The contrast could hardly be more striking. House Speaker Kevin McCarthy emerged from yesterday’s latest round of negotiations with the White House with an upbeat spin but no deal. Soon after, Fitch Ratings put the AAA credit rating for US debt on watch for a downgrade.

“I still think we have time to get an agreement and get it done,” McCarthy told reporters on Wednesday after another meeting with President Biden. A few hours later, Fitch said it was moving closer to downgrading US debt.

“The Rating Watch Negative reflects increased political partisanship,” the credit ratings firm advised. Fitch explained that the ongoing impasse in Washington is “hindering reaching a resolution to raise or suspend the debt limit despite the fast-approaching X-date (when the U.S. Treasury exhausts its cash position and capacity for extraordinary measures without incurring new debt).”

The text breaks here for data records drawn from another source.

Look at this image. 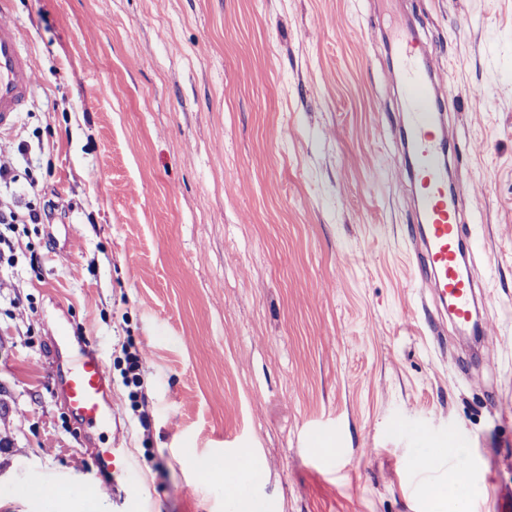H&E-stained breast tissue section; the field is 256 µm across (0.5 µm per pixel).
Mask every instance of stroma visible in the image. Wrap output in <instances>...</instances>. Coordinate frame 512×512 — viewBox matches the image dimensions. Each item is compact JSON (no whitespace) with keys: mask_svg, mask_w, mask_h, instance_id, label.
Segmentation results:
<instances>
[{"mask_svg":"<svg viewBox=\"0 0 512 512\" xmlns=\"http://www.w3.org/2000/svg\"><path fill=\"white\" fill-rule=\"evenodd\" d=\"M0 21L34 77L0 133V204L50 213L7 231L0 262V512H43L19 494L35 477L105 488L103 512H229L189 448L254 449L264 512H496L490 489H512V0H0ZM403 22L435 56L470 186L484 346L448 319L432 331L412 283L389 62ZM61 334L107 367L104 426H79L51 381ZM452 436L467 458L422 473L420 449ZM462 465L461 497L430 509L426 487Z\"/></svg>","mask_w":512,"mask_h":512,"instance_id":"obj_1","label":"stroma"}]
</instances>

Nonetheless, Fitch offered a bit of optimism, noting that it “still expects a resolution to the debt limit before the X-date.” But with each passing day without a deal to lift the debt ceiling, the threat increases.

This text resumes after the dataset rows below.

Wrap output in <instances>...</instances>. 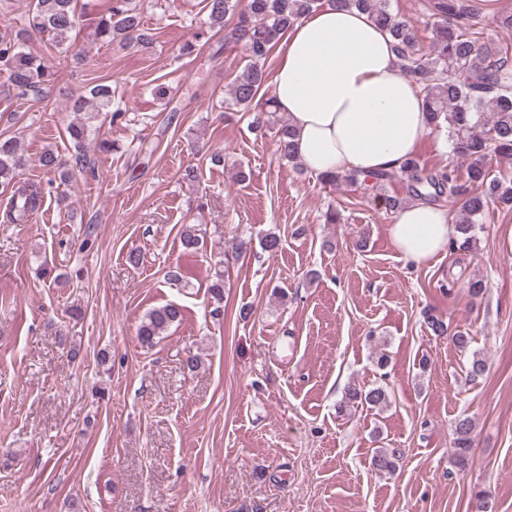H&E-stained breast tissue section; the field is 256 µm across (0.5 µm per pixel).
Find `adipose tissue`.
Instances as JSON below:
<instances>
[{
	"label": "adipose tissue",
	"mask_w": 512,
	"mask_h": 512,
	"mask_svg": "<svg viewBox=\"0 0 512 512\" xmlns=\"http://www.w3.org/2000/svg\"><path fill=\"white\" fill-rule=\"evenodd\" d=\"M277 58L272 97L310 173L368 179L398 170L430 130L390 34L364 12L326 0L280 37ZM454 232L445 209L424 203L403 208L389 227L394 249L416 266L445 252Z\"/></svg>",
	"instance_id": "adipose-tissue-1"
}]
</instances>
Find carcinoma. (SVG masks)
I'll return each mask as SVG.
<instances>
[{"instance_id":"1","label":"carcinoma","mask_w":512,"mask_h":512,"mask_svg":"<svg viewBox=\"0 0 512 512\" xmlns=\"http://www.w3.org/2000/svg\"><path fill=\"white\" fill-rule=\"evenodd\" d=\"M215 33L226 45L240 46L248 54V63L231 82L227 112H252L251 126L258 128L269 122L273 101L268 99L257 110L253 103L267 78L264 64L279 35L302 16L322 5V0H203ZM344 7L367 13L388 31L402 70L418 84L424 95L431 131L446 135L457 165L428 172L415 158L408 159L397 171L378 174L372 187L382 186L403 175L412 180L414 199L427 203L439 197L461 203L452 249L471 247L478 217L491 203L512 205V177L494 173L490 161L512 158V46L496 41H480L476 27L482 14L481 0H431L429 4L436 23L427 53L421 52L413 28L394 14L390 0H336ZM108 14L98 21L96 40L112 44L117 41L127 48L147 50L153 38L143 28L140 12L133 0H110ZM85 6L80 0H30L25 25L15 37H0V66L19 94L36 101L47 98L55 79L44 63L25 49L24 34L28 30L48 33L56 46L66 44L70 33L79 25ZM112 85L98 83L80 97L75 110L83 119L70 123L65 132L77 148L91 131L100 114H111V121L123 119L125 113L112 109ZM276 152L294 169L303 167L292 142L291 126L280 125ZM42 166L54 179L66 185L74 169L62 162L49 149L41 157ZM25 158L12 139L0 140V185L12 188L9 208L3 222L23 224L37 212L44 198L43 188L22 180ZM465 169L466 180L459 177ZM183 318L180 305L168 303L148 311L141 320L137 336L141 343L152 345L166 330ZM389 394L383 387L369 390L351 388L346 393L350 403L379 408L387 405ZM473 425L469 418L454 422L452 462L464 468L469 464L473 448ZM397 452L382 449L373 455L372 464L381 472L391 473L397 467Z\"/></svg>"}]
</instances>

We believe risks have risen that the debt limit will not be raised or suspended before the x-date and consequently that the government could begin to miss payments on some of its obligations. The brinkmanship over the debt ceiling, failure of the U.S. authorities to meaningfully tackle medium-term fiscal challenges that will lead to rising budget deficits and a growing debt burden signal downside risks to US creditworthiness.

Republican House Majority Leader Steve Scalise highlighted the dark side of the still-evolving political dynamics when he advised that the House will recess after today’s (Thursday) voting. On Wednesday he said: “Following tomorrow’s votes, if some new agreement is reached between President Biden and Speaker McCarthy, members will receive 24 hours notice in the event we need to return to Washington for any additional votes, either over the weekend or next week.”

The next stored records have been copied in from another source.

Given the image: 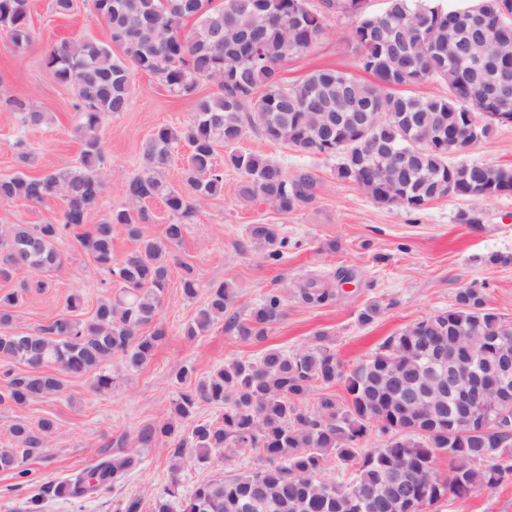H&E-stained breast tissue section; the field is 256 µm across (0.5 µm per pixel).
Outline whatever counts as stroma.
Returning a JSON list of instances; mask_svg holds the SVG:
<instances>
[{
	"instance_id": "1",
	"label": "stroma",
	"mask_w": 512,
	"mask_h": 512,
	"mask_svg": "<svg viewBox=\"0 0 512 512\" xmlns=\"http://www.w3.org/2000/svg\"><path fill=\"white\" fill-rule=\"evenodd\" d=\"M51 0H29L34 29L32 44L16 50L0 31V176L18 171L40 173L75 165L79 156L78 118L71 87L58 83L45 68L47 49L62 39H109L106 21L87 4L70 16L54 14ZM355 20L330 17L321 41L307 52L280 63L284 84L300 82L311 71L332 67L356 73L357 52L352 41ZM26 100L50 115L43 126H24L6 98ZM192 99L173 94L156 76L134 72L126 111L104 116L101 142L105 190L91 216L99 222L110 211L127 206L125 188L143 168L142 147L158 127L185 128L194 112ZM235 150L253 153L279 164L290 175L311 172L316 189L311 202L288 214L279 213L263 199L244 200L238 193L240 174L224 172V194L196 207L186 231L172 252L173 266L160 309L168 336L148 364L126 371L121 359L109 364L122 373L121 384L107 393L95 391L90 378H65L61 394L23 406L0 407V446L7 444L10 426L17 421L37 424L45 417L56 432L43 458L28 461L30 485L16 487L11 476L0 474V512H23L26 498L52 483L90 468L104 456L137 452L140 463L125 484L111 493L72 503L49 502L45 512H117L129 495L142 498V512H152L157 497L172 480L181 495H189L206 479L223 477L225 470L243 472L256 466V453L225 460L213 455L207 466L183 461L179 474L170 467L176 437H157L133 449L139 432L167 419L171 400L179 389L176 371L195 366L198 374L233 359H259L268 350L293 352L324 336L344 364L370 356L392 336L448 309L458 290L481 288L488 307L512 323V265L490 264L496 253H512V194L494 198L443 197L409 212L375 202L356 184L336 176L337 158L303 153L286 144H272L246 130L234 148L219 147V155ZM27 162H20L19 153ZM451 163L478 162L512 166V125H494L490 135L451 156ZM62 200L43 204L18 200L0 204V224H46L55 221ZM467 213L477 224L459 219ZM252 224L277 225L288 246L275 263L264 261L248 238ZM62 268L49 273V288L30 293L17 308L13 327L34 330L65 314L68 295L80 293L85 314L111 288L102 272L73 242L61 245ZM190 263L201 284L225 282L236 291L234 309L248 317L267 293H278L285 305L282 320L271 325L265 339L244 340L226 323L213 325L204 335L188 339L185 325L193 320L206 297L186 299L180 287L182 263ZM315 280L332 289L327 303H305L299 288ZM379 302L381 314L368 324L359 314L366 304ZM428 512H512V480L493 490L463 498H444Z\"/></svg>"
}]
</instances>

Meanwhile, some corners of the bond market continues to price in the potential for trouble. For Treasuries set to mature in the eye on a potential default storm, yields surged. Prices for so-called at-risk Treasuries – maturing between June 1 and June 7 — tumbled, lifting yields above 7%.

Treasury yields overall, however, remain relatively stable, although the policy-sensitive 2-year rate is edging up, closing at 4.31% on Wednesday (May 24), a two-month high. The benchmark 10-year yield also moved up to a two-month high yesterday.

Treasury yields will remain a crucial real-time measure of how the market is pricing in debt-ceiling risk. For the moment, the implied takeaway via the crowd is that a deal that averts default is still the baseline assumption. But the situation is increasingly precarious and is now evolving on a day-by-day and perhaps hour-by-hour basis.

“The underlying assumption is that they will manage to pass some last-minute agreement — pulling out of the same playbook as 2011,” says Gregory Daco, chief economist at accounting firm Ernst & Young.